Rather than trying to meddle in her life or have para-social relationships with future in-laws and future son-in-laws, I’m allowed to lay in her bed and watch her study at her desk. She’s a beautiful child and of course I know I am biased because she is mine. But I lay there and I look at her, and I see her profile with her blue-blocking glasses perched on her beautiful nose. She’s always working on her schoolwork, and perfecting the presentations and making sure she presents her best work. I’m proud to say she’s one of the top students in her class, which I’m still puzzled about because not once have I asked her to do that. In fact during elementary school when the students were allowed to test into the higher spanish and math, I did not sign her up because I didn’t want my former preemie 28 weeker to be stressed.
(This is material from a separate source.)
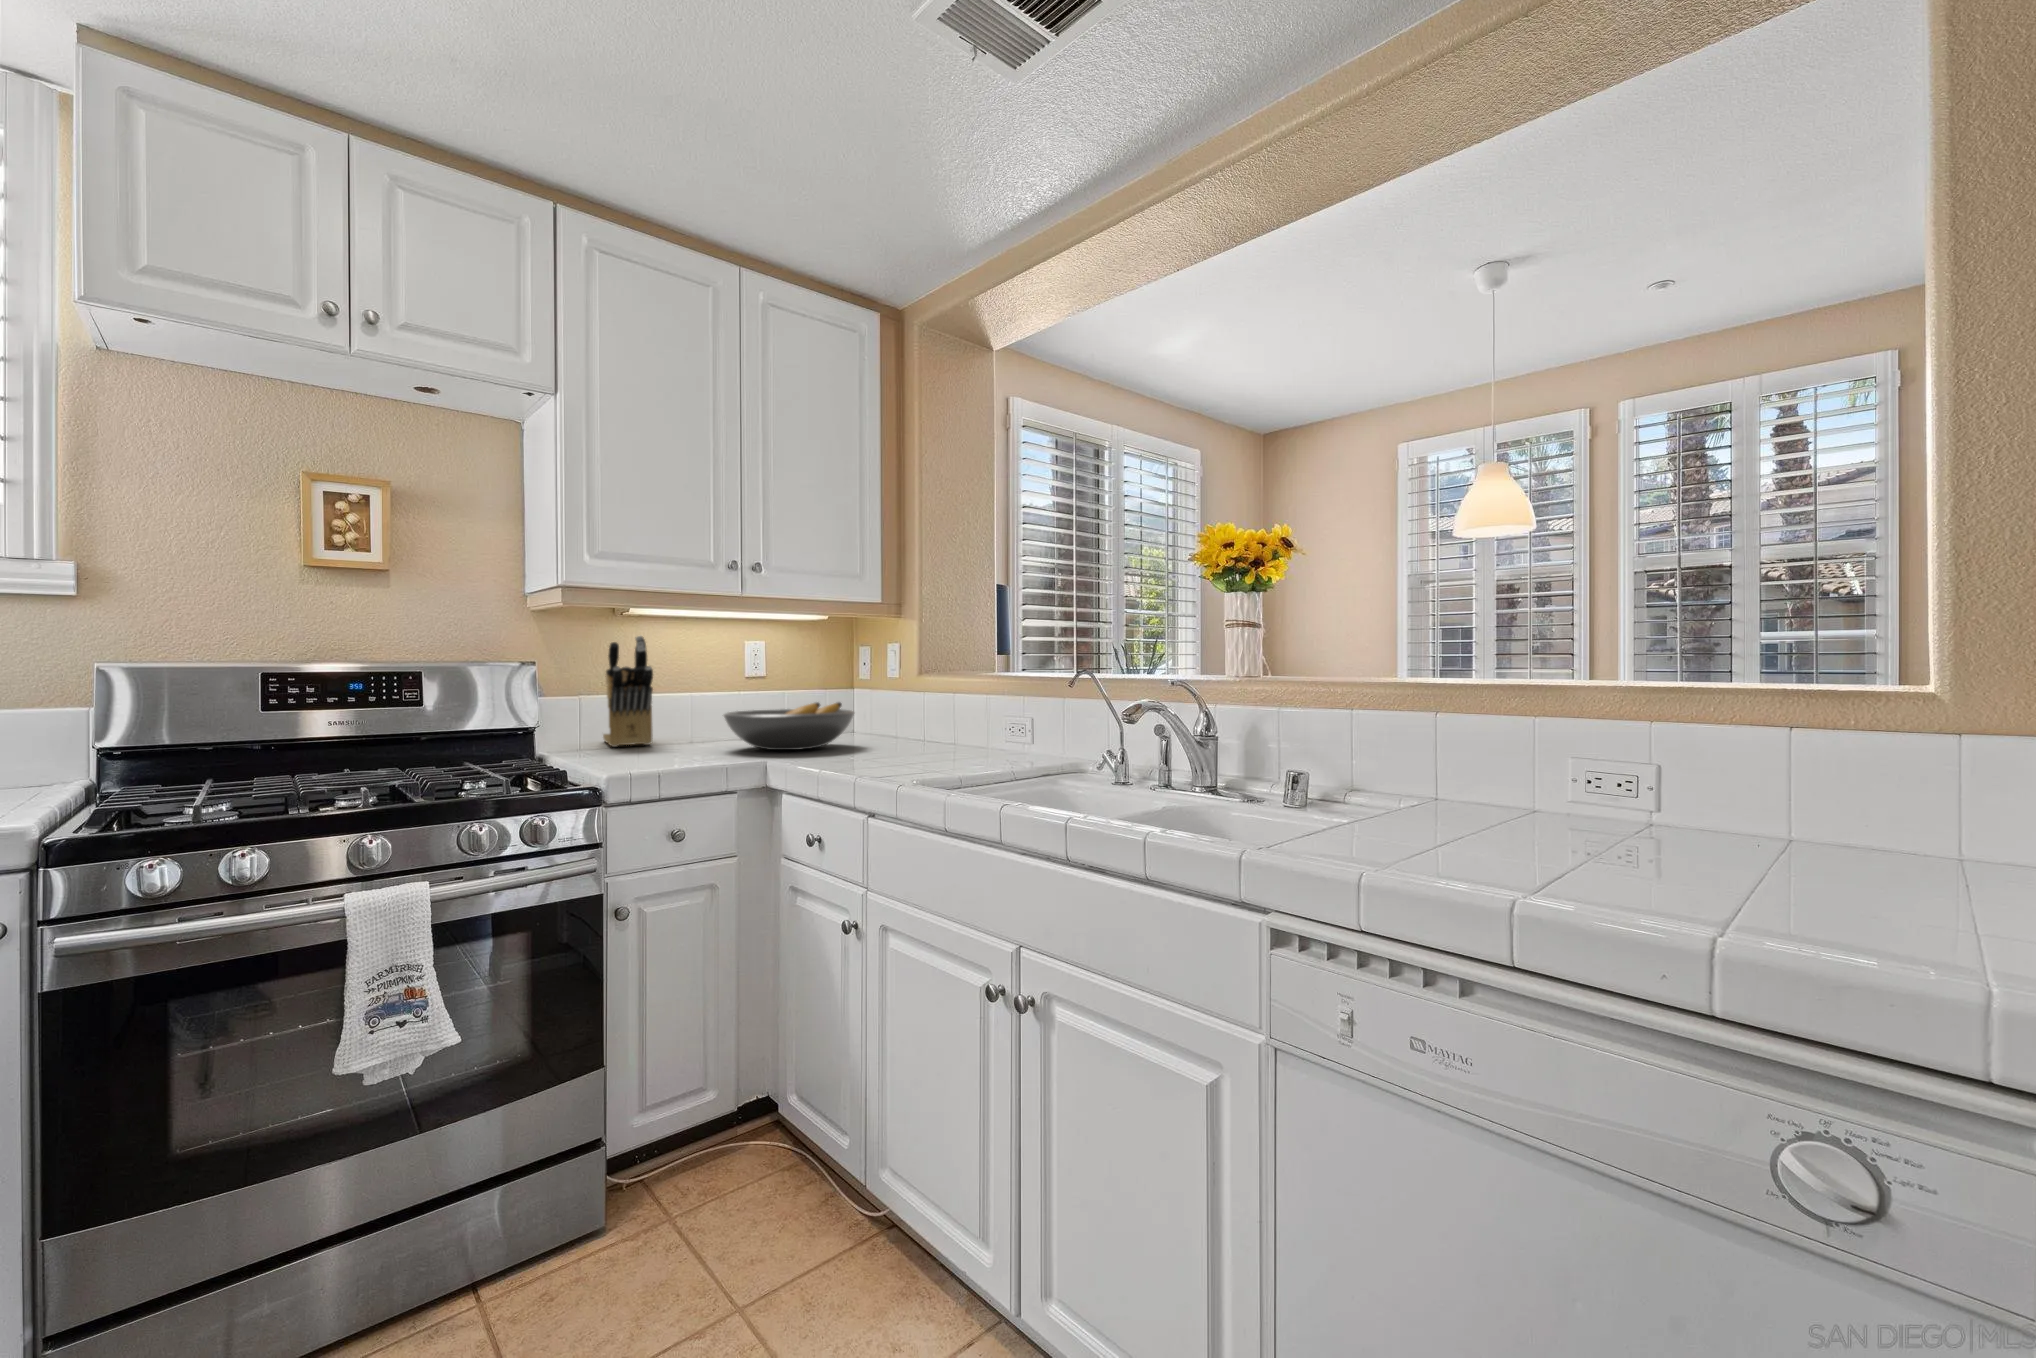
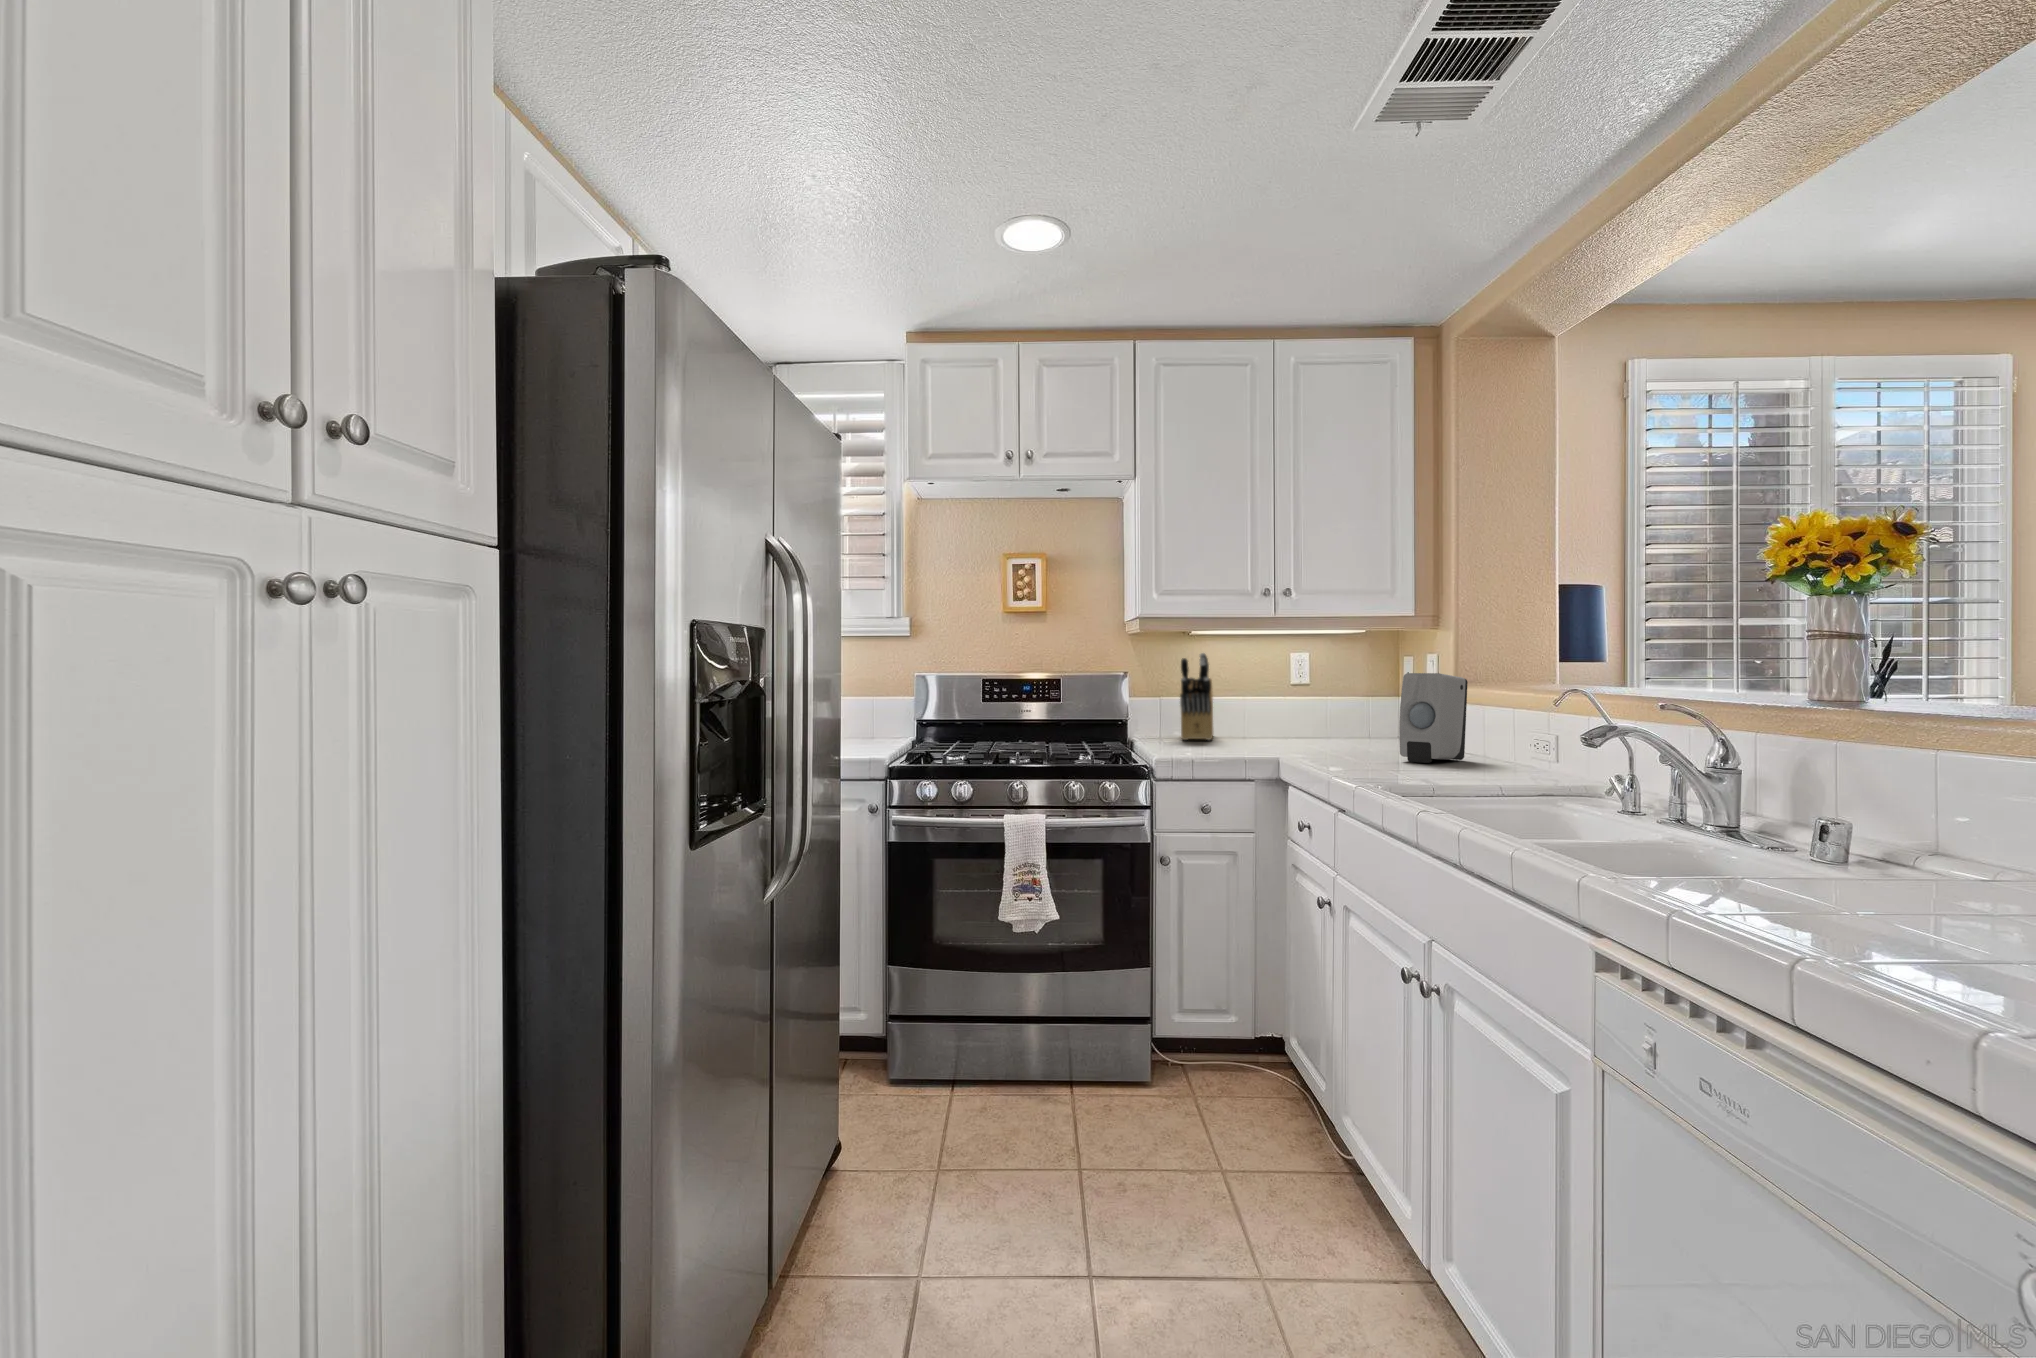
soap dispenser: none [903,657,959,754] -> present [1399,673,1468,763]
fruit bowl: present [724,702,854,750] -> none [1257,711,1371,751]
But she ended up in those classes anyway just through her performance. But I get to lay there and watch her study. She’ll ask me questions here and there, and smile at me. But I get to hear her quiet mutterings and comments to herself. She is one of those, very chatty to herself. She sings in the bathroom. She talks to herself at times. And two nights ago, the fourteen year old who now knows she can wear a shade of lipstick and pull an outfit together and wow some speech judges – had in her imagination already told her same-age law-school boyfriend that he’d have to wait for her at Yale Law because she had to go to fellowship and live in a flat in London. So she has been dreaming too along with me, about the future. But I’m glad now that it’s an amorphous person that does not have a name yet. Just a fuzzy thought it the back of her mind.
So we are firmly at fourteen and she turned to me yesterday and I told her I was done with my musings and imaginations about her future husband. And she looked at me with wise eyes and said, “That is good mommy. You told me I can’t date anyway until after my SATs.” She’s got better things to do. But I’m so happy we got to go shopping again for shoes and she looked beautiful at her speech tournament. I’ve realized that she’s very picky about friends and likely about future romantic interests. And I’m so proud of her for that. She won’t settle for just anyone and doesn’t encourage others to pay attention to her in that way. She just wants to preview what it would be like to be a “fancy lawyer lady.”
So I’m lucky, inordinately lucky. My department has moved on. Our family has moved on from our family’s pseudo Kdrama (although in the back of my mind it was just a weird coming of circumstance that I think they’ll meet again in a decade by accident). And I’m still here happy to be a general pediatrician and get to do clean air work. I get to be the mother of two great teenagers, and a 14-year-old who likes to go shopping with me. And I get to be with you dear reader on my blog. Oops, she’s coming down the stairs. Let me sign off!